A question in my Bible study this week caused me to start thinking about how we all compare ourselves with other people.  Even though it wasn’t the point of the question, my thoughts wandered to sin and how easy it is for me to dismiss it with the above statement: “Well, I’m not as bad as she is!”

 

NOTES

I’ve been told all my life that, in God’s eyes, sin is sin.  For Him, there are no “levels” or “degrees”.  SIN IS SIN.  If I’m honest, my human mind cannot wrap itself around that thought.  I don’t care what you say, that lie I told or the pen I took (stole) from work in no way compares to the atrocities that Hitler committed in the 1930s and 1940s.  I’M NOT AS BAD AS HE WAS!

As I pondered all of this, I realized that I’ve actually been asking the wrong question.  The question is not, “How bad is my sin?” or “Is my sin worse than that of someone else?”  The question is, “Am I a sinner?” 

Many people believe that they should be allowed into heaven if their good deeds outweigh their bad.  So, what’s the cutoff point?  51% Good Deeds to 49% Bad Deeds?  60% to 40%?  75% to 25%?  What if we look at numbers instead of percentages.  50 or fewer sins gets you in?  1000 or fewer gets you in?  Taking the latter number, I get in if I have 999 sins, but I go to hell if I have 1001?  I can already hear the cries of how unjust this “arbitrary” number is!

Our God is a holy and righteous and just God.  Holiness, righteousness, and justice demand that a penalty be paid when a sin is committed.  Even one.  So, comparisons must be thrown out the window.  Whether or not I’m a sinner has nothing to do with how I compare with anyone else.  If I have committed even one sin, I have disqualified myself from Heaven and its perfection; and I have earned hell.  And I will be bold enough to say that every one of us has committed MANY more than one sin!

So, there you go.  Maybe I’m not as bad as “she” is or as Hitler is.  But is that an excuse?  Does that make any difference at all?  Bottom line:  No.  I’m still a sinner.  I still deserve hell.  I still don’t deserve heaven.

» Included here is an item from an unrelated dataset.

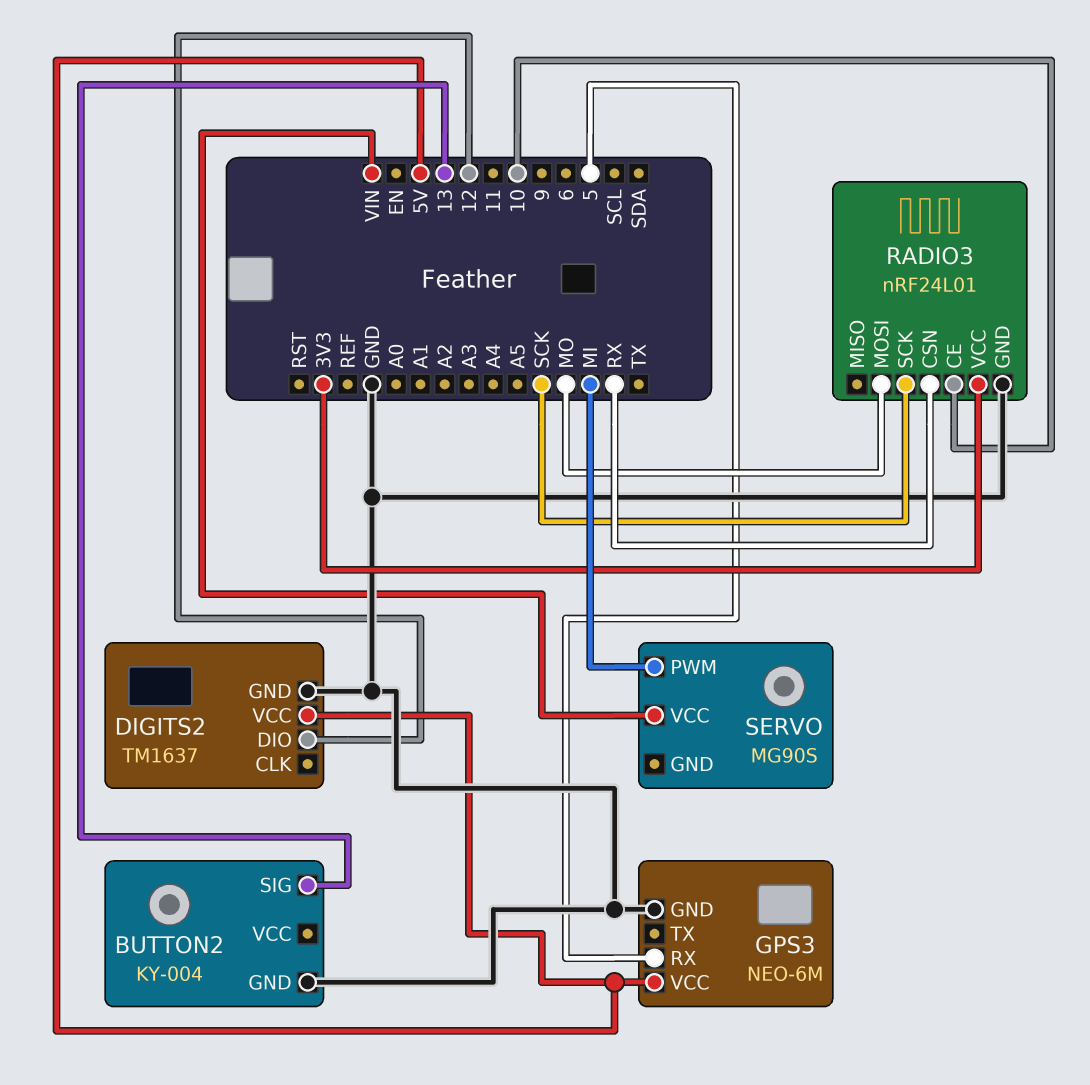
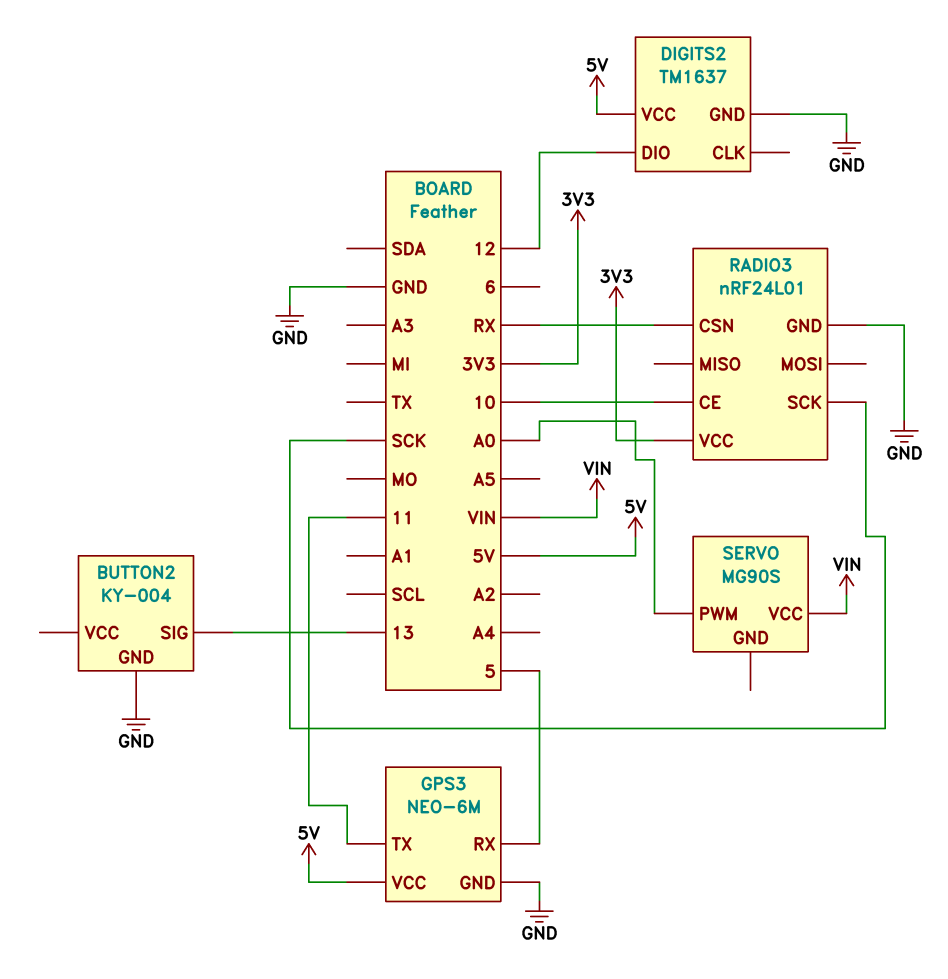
GPS3 pin TX: none -> 11
RADIO3 pin MOSI: MO -> none
SERVO pin PWM: MI -> A0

Now for the GOOD NEWS!!  God loves me enough that He wants me there anyway!  Go figure!  So the Three-in-One decided that Jesus would come in human form—100% God and 100% man—and pay the penalty for me.  I don’t have to earn it (which is good because I can’t earn it anyway).  I didn’t even ask for it.  It’s a gift, and all I have to do is accept it.  I can pay the penalty in hell, or I can accept His gift and spend eternity in Heaven with Him.  Why in the world would I refuse a gift like that?!